In the entries below, find the line with "61: (930, 303)" and print exactly every line from there up to and including the line with "113: (992, 468)", with no other lines.

◆ ◆ ◆ ◆ ◆

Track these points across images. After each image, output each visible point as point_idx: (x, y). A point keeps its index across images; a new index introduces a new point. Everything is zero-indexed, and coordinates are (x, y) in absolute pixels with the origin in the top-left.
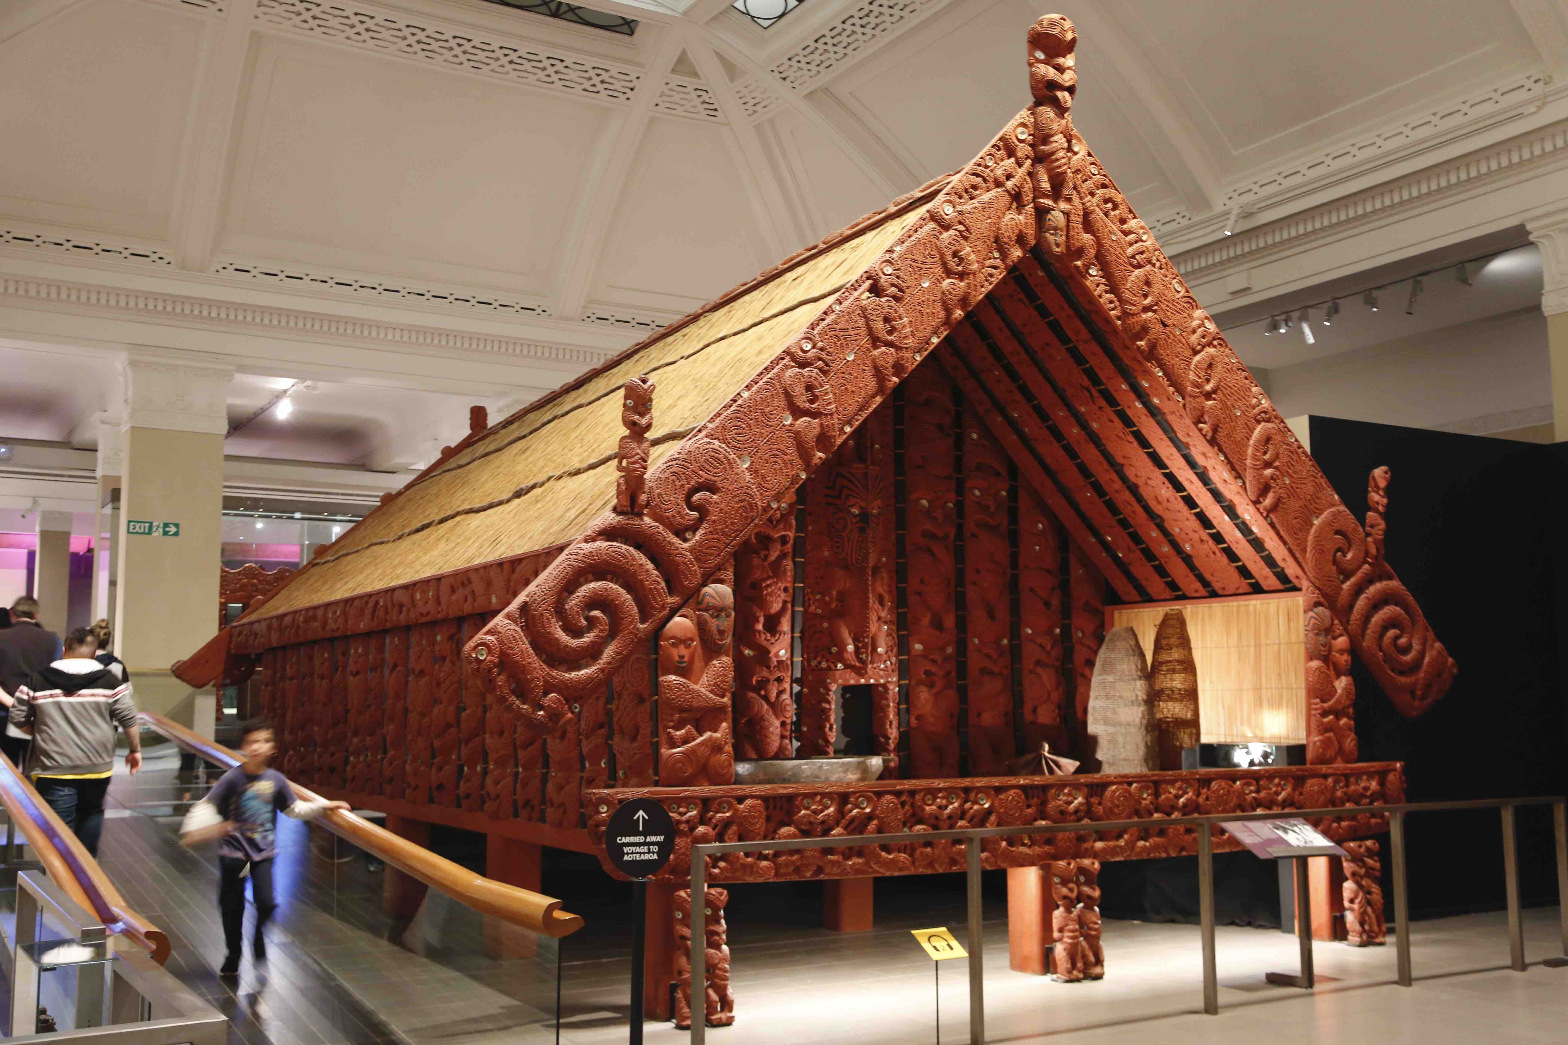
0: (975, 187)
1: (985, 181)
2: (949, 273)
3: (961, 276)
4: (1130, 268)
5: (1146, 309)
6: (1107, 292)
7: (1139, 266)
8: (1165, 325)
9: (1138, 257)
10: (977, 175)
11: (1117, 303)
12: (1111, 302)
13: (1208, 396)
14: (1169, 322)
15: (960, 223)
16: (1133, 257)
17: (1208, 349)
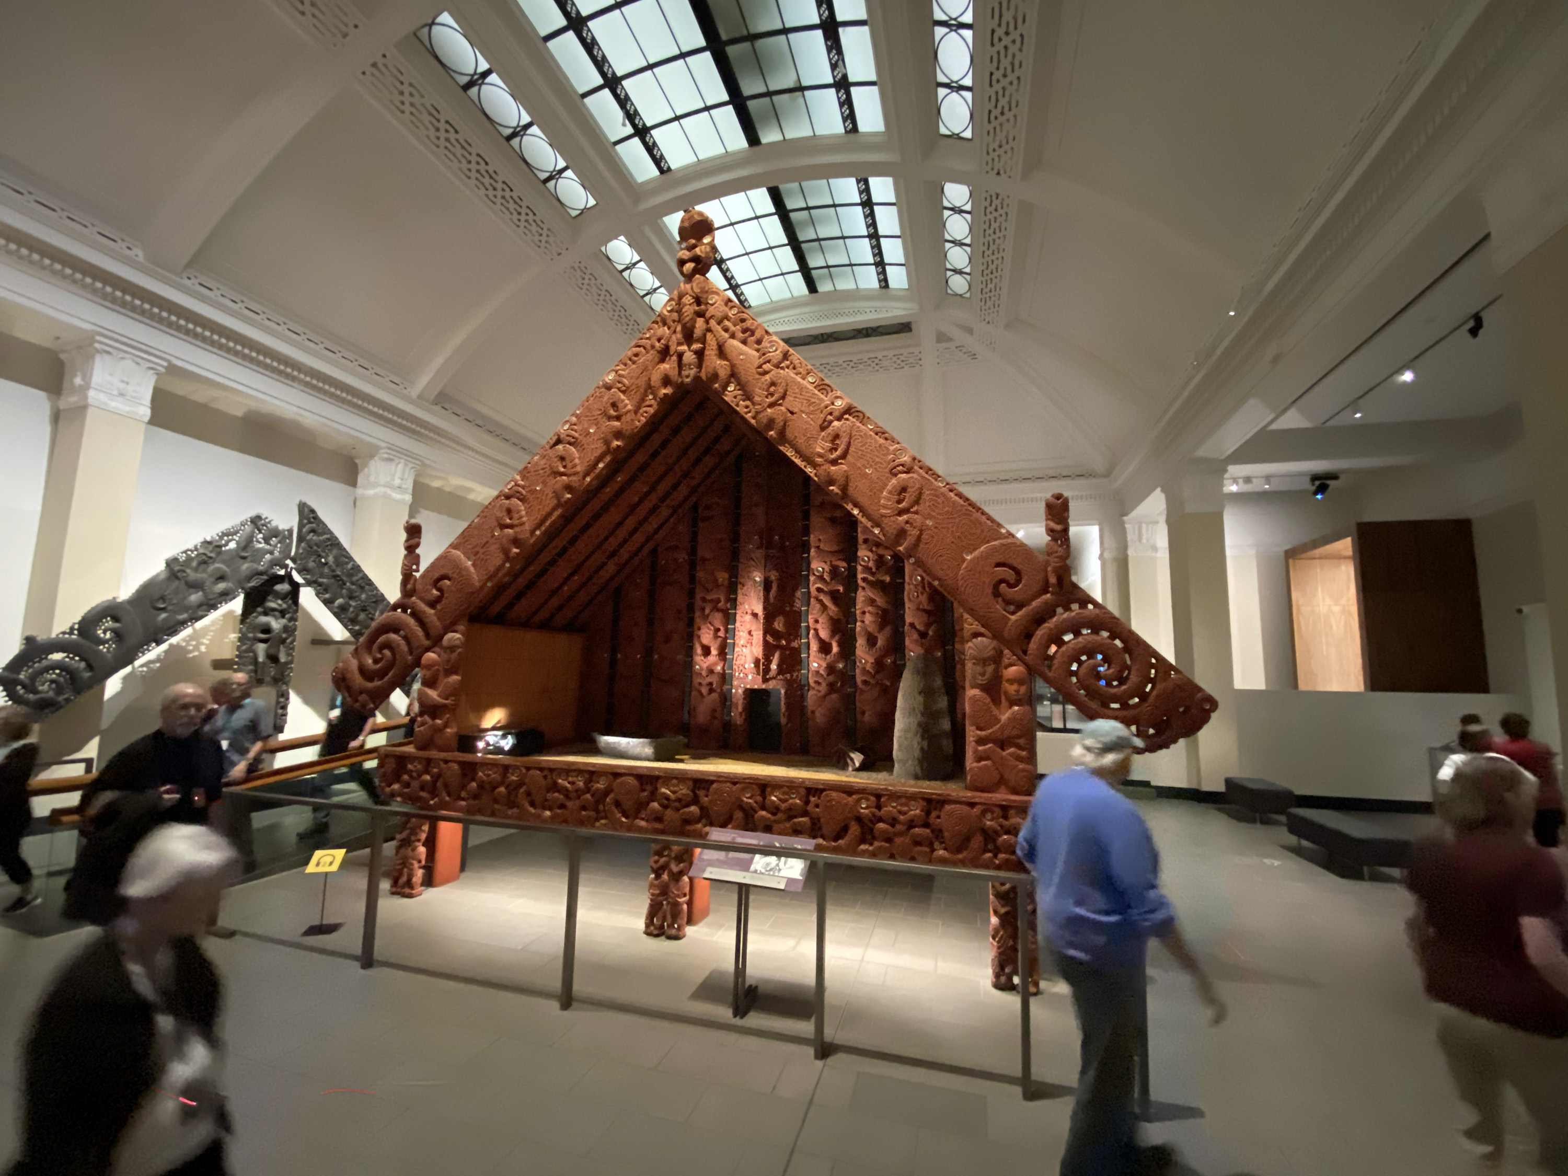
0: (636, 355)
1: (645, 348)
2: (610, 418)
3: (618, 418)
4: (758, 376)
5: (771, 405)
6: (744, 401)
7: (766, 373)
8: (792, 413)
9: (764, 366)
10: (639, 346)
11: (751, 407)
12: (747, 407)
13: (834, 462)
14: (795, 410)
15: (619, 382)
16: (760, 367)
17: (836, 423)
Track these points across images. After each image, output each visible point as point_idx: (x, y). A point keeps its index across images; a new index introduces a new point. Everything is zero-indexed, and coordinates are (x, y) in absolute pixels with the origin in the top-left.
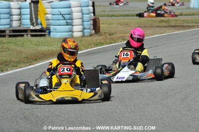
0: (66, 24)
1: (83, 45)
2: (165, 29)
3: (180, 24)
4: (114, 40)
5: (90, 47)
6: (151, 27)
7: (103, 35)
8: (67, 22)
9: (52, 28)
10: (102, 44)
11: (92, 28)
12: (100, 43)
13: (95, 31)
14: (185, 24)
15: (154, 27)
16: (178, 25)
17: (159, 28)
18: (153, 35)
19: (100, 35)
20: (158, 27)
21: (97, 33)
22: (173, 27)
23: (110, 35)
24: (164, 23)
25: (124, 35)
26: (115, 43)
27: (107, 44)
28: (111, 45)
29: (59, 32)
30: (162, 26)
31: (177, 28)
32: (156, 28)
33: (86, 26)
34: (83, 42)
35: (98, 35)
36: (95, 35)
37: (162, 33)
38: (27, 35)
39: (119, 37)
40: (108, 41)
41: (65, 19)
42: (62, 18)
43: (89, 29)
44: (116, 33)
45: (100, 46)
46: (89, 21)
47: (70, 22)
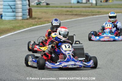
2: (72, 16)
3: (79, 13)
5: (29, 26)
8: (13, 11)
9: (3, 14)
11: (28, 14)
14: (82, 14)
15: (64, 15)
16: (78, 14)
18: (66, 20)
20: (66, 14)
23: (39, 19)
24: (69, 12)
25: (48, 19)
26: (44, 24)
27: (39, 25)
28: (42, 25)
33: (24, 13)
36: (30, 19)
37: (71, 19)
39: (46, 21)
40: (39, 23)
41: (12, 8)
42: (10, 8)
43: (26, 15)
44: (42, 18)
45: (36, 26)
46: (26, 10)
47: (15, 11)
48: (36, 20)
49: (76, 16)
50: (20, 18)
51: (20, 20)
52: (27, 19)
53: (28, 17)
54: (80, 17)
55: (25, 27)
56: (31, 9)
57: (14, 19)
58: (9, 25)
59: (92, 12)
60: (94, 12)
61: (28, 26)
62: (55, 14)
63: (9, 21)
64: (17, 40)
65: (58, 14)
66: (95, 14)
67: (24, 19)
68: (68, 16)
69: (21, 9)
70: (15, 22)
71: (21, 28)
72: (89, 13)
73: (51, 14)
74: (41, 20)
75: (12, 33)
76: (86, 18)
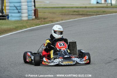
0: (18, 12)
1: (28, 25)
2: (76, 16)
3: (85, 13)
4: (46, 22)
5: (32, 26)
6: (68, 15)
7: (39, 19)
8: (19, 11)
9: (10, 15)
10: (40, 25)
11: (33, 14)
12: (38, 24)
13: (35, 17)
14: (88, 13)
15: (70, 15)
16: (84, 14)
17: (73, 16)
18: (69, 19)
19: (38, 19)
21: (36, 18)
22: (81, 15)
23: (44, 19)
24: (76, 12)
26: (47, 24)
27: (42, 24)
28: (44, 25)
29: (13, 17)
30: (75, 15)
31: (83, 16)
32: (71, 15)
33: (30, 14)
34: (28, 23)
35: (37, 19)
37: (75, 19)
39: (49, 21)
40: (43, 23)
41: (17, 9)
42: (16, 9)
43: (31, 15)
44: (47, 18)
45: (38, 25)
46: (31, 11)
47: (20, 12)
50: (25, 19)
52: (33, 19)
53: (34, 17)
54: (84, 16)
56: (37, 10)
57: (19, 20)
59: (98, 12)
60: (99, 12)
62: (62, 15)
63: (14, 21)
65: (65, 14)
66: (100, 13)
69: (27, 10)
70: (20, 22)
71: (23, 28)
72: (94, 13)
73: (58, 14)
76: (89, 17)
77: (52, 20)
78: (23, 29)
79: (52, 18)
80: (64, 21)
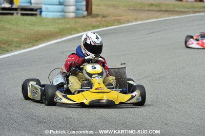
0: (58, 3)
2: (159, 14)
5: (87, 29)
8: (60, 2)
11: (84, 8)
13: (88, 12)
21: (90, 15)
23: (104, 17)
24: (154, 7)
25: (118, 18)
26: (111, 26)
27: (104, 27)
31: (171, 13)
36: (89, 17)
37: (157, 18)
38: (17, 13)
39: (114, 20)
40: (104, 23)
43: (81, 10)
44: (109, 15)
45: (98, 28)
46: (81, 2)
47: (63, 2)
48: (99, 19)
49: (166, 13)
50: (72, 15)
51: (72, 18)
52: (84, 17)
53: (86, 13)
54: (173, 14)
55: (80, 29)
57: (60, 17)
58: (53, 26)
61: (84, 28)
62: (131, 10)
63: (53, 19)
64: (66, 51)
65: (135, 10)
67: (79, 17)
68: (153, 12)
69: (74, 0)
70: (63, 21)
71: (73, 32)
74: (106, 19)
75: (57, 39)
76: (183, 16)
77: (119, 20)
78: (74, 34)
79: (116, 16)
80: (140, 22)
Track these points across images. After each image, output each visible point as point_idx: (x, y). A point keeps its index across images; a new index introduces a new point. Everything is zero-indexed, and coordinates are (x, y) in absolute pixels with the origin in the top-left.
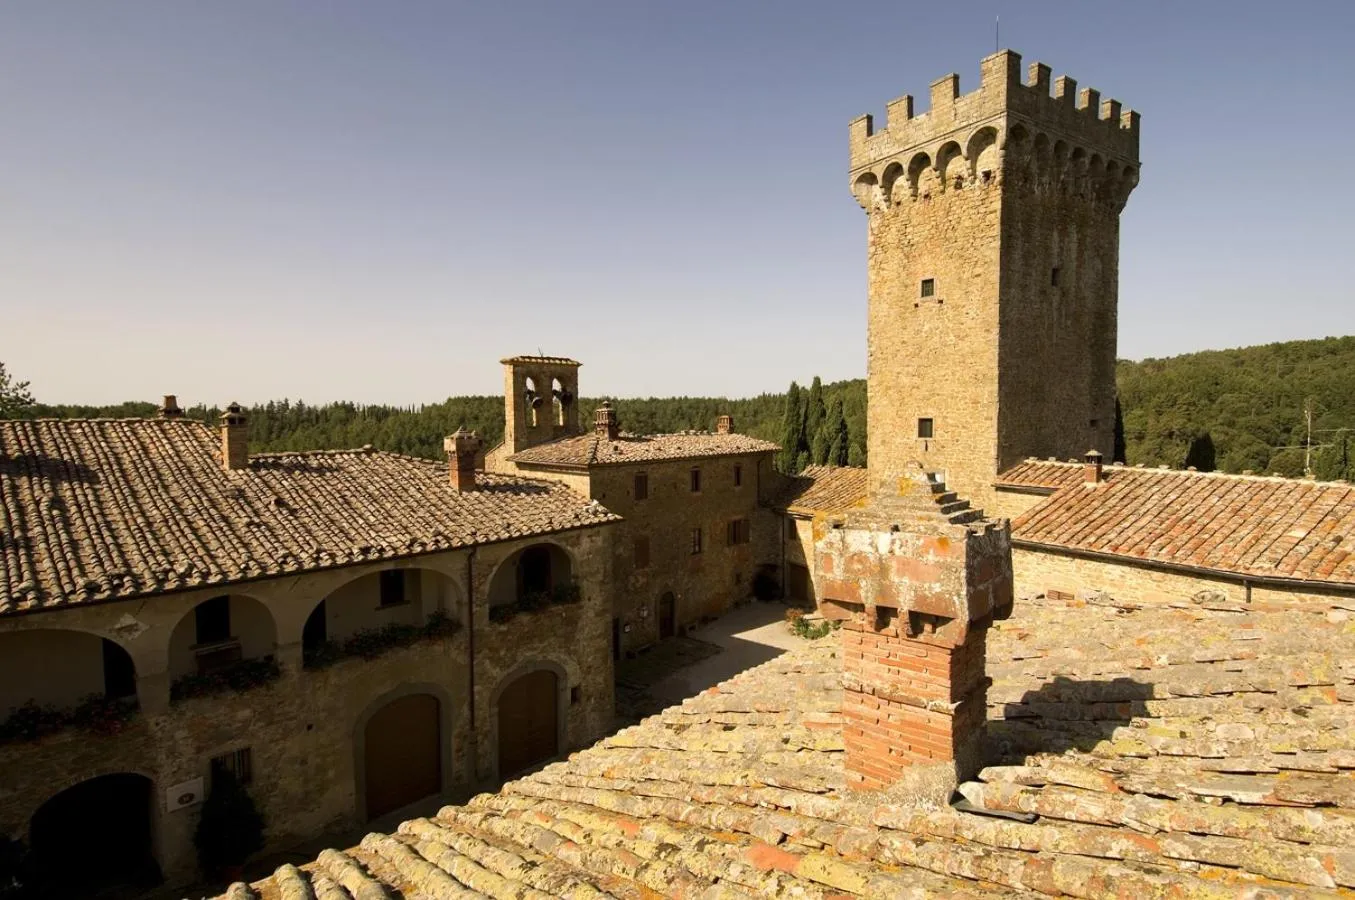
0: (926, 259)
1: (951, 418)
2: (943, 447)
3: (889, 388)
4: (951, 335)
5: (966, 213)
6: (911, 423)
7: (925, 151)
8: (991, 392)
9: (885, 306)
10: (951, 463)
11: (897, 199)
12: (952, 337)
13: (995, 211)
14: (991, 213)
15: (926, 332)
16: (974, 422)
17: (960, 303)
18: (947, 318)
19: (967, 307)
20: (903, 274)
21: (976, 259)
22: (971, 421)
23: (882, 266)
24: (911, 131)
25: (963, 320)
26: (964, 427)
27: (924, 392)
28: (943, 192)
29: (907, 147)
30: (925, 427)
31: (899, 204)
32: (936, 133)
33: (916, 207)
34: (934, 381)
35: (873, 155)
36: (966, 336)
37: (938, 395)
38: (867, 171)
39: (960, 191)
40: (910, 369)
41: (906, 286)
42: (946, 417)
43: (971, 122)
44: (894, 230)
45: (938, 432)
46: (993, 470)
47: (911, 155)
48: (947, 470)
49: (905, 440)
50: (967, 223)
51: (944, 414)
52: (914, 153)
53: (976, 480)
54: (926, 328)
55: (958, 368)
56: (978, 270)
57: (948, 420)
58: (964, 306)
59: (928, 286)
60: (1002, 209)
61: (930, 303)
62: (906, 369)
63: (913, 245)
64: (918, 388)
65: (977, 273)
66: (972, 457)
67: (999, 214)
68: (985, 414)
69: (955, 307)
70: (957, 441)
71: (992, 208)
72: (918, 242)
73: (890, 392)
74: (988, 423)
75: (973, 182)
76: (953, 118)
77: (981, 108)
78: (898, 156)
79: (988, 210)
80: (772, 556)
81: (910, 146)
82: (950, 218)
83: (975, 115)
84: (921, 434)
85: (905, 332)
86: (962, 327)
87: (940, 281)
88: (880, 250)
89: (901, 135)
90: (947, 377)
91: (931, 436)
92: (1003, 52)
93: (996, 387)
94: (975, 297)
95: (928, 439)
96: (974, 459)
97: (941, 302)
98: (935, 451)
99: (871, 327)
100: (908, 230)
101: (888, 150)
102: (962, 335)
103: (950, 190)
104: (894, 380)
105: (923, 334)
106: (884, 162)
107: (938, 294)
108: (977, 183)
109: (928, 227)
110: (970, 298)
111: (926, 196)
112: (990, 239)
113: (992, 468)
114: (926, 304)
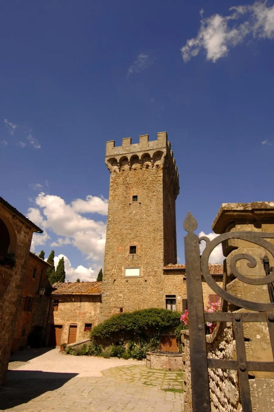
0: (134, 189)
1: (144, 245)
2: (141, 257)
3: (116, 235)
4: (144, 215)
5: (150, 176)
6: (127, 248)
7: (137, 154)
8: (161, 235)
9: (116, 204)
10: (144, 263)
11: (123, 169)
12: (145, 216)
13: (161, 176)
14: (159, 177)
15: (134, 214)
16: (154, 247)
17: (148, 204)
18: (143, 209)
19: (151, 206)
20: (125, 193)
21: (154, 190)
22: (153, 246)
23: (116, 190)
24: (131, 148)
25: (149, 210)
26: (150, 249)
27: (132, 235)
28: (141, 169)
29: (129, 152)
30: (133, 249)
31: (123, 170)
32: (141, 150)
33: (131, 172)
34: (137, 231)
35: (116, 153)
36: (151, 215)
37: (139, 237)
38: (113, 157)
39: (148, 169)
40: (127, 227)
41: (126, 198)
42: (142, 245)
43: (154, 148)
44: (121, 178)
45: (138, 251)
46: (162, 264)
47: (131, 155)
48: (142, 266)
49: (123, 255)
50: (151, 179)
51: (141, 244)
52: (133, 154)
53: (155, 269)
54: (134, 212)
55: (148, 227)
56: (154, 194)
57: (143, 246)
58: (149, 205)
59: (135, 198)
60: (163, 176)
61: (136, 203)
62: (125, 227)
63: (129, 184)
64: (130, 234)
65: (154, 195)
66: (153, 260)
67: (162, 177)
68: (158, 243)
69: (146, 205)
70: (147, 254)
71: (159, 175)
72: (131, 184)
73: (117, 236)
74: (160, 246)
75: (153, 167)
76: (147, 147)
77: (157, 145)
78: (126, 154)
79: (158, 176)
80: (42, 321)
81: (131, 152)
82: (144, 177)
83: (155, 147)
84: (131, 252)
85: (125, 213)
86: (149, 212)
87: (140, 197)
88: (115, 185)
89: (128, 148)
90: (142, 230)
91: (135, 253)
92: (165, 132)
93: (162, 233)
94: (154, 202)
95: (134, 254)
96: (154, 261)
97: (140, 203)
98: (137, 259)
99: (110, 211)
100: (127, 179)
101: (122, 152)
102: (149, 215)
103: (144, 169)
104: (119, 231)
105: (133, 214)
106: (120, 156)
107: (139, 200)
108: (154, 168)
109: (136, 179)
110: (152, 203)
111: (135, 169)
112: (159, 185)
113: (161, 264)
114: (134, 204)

◆ ◆ ◆ ◆ ◆

▸ REPLY
61: (930, 303)
62: (906, 369)
63: (913, 245)
64: (918, 388)
65: (977, 273)
66: (972, 457)
67: (999, 214)
68: (985, 414)
69: (955, 307)
70: (957, 441)
71: (992, 208)
72: (918, 242)
73: (890, 392)
74: (988, 423)
75: (973, 182)
76: (953, 118)
77: (981, 108)
78: (898, 156)
79: (988, 210)
80: (772, 556)
81: (910, 146)
82: (950, 218)
83: (975, 115)
84: (921, 434)
85: (905, 332)
86: (962, 327)
87: (940, 281)
88: (880, 250)
89: (901, 135)
90: (947, 377)
91: (931, 436)
92: (1003, 52)
93: (996, 387)
94: (975, 297)
95: (928, 439)
96: (974, 459)
97: (941, 302)
98: (935, 451)
99: (871, 327)
100: (908, 230)
101: (888, 150)
102: (962, 335)
103: (950, 190)
104: (894, 380)
105: (923, 334)
106: (884, 162)
107: (938, 294)
108: (977, 183)
109: (928, 227)
110: (970, 298)
111: (926, 196)
112: (990, 239)
113: (992, 468)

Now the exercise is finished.